Material provided section start

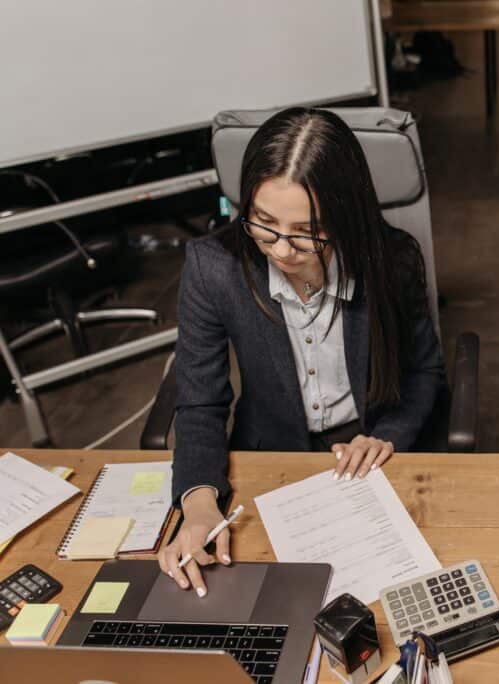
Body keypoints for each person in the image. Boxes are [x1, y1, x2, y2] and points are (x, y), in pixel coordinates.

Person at [161, 108, 445, 596]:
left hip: (369, 452)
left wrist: (387, 435)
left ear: (345, 216)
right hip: (268, 454)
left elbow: (425, 370)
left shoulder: (391, 259)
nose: (282, 250)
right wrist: (200, 503)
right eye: (263, 224)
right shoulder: (214, 268)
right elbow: (200, 400)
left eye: (307, 232)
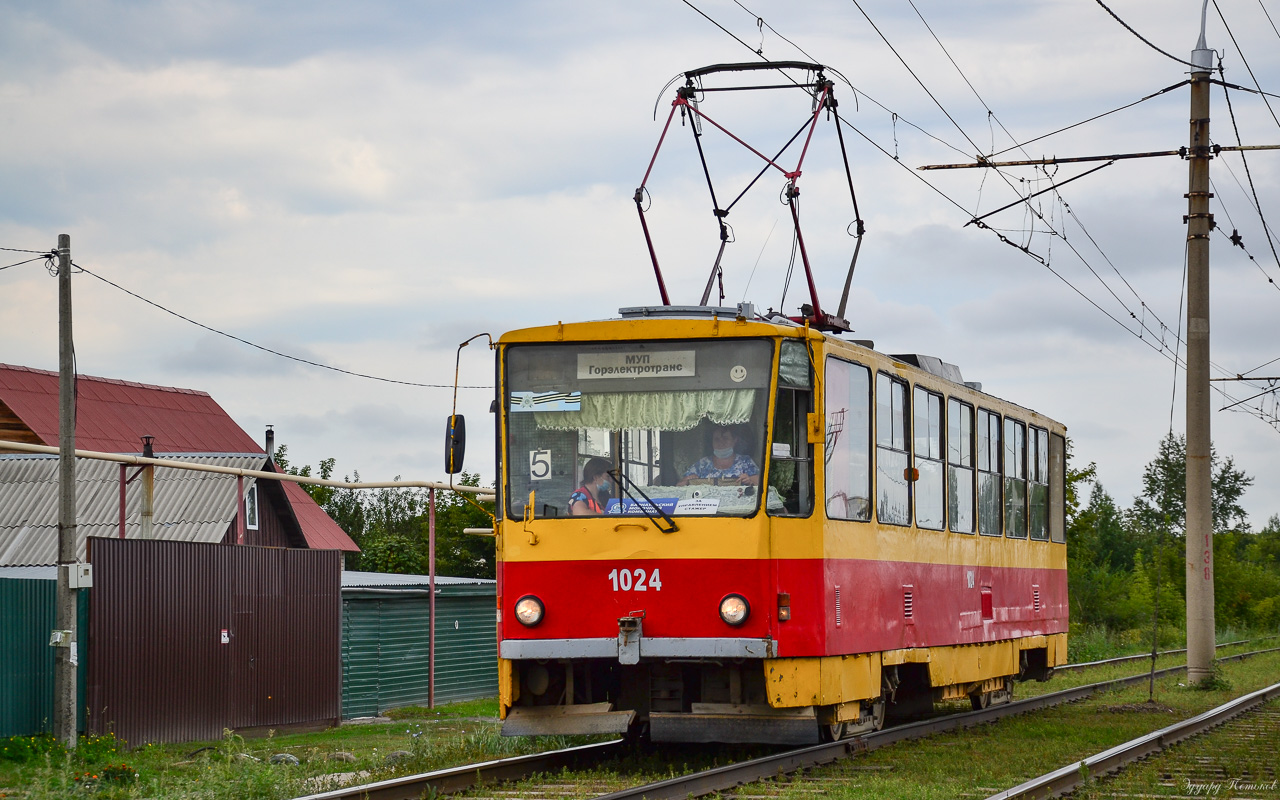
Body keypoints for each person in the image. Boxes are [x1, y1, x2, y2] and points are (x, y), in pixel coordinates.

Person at [678, 425, 760, 486]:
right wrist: (688, 479)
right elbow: (678, 486)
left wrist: (749, 481)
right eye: (716, 439)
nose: (721, 443)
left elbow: (760, 486)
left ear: (735, 440)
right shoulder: (702, 464)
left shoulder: (745, 462)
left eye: (725, 438)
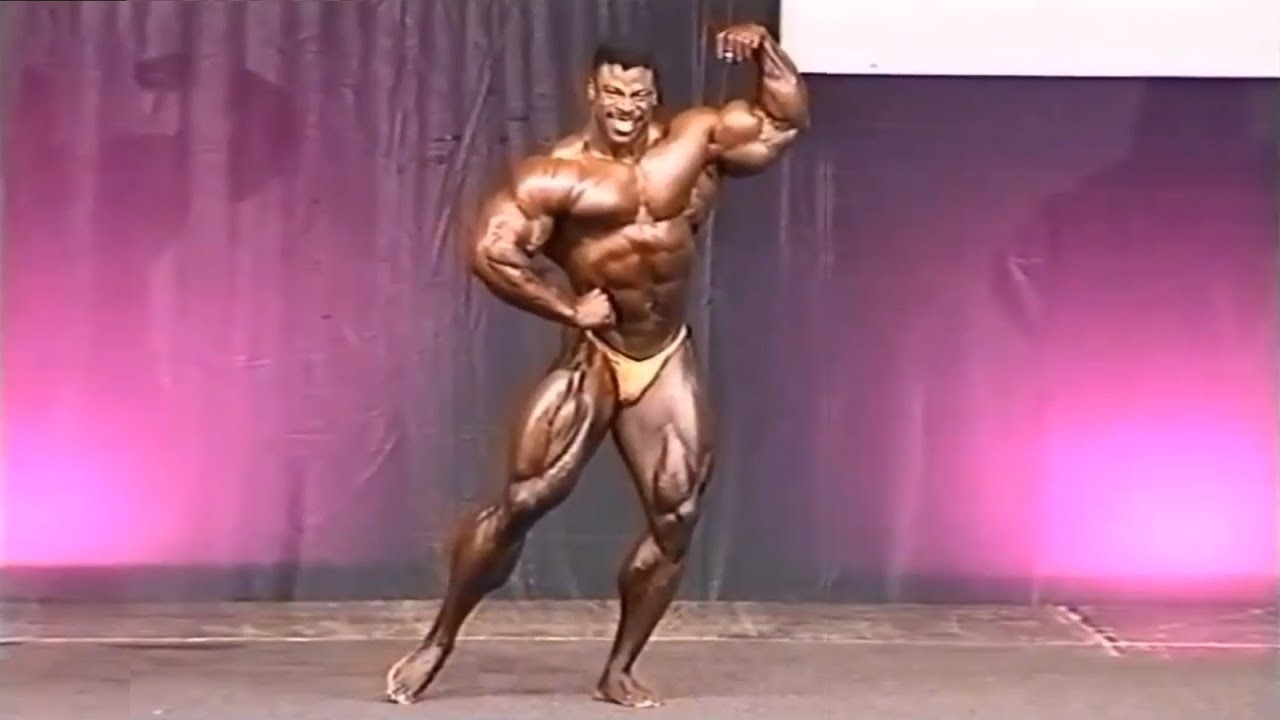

Material provided section end

• About this task
Copy only the lines above from the one containing "left wrist: (387, 435)" through the one containing "left wrist: (749, 481)", both included. Leave out the pictures.

• Task output
left wrist: (387, 435)
left ear: (345, 216)
right hip: (268, 454)
left elbow: (425, 370)
left shoulder: (391, 259)
nose: (282, 250)
right wrist: (200, 503)
right eye: (263, 224)
right shoulder: (214, 268)
right elbow: (200, 400)
left eye: (307, 232)
Body keypoints for each person in the image. Boxes are [x1, y1, x2, y2] and points are (x, y), in pixel coordinates.

Person at [678, 425, 760, 486]:
right wrist: (688, 479)
right elbow: (678, 486)
left wrist: (749, 481)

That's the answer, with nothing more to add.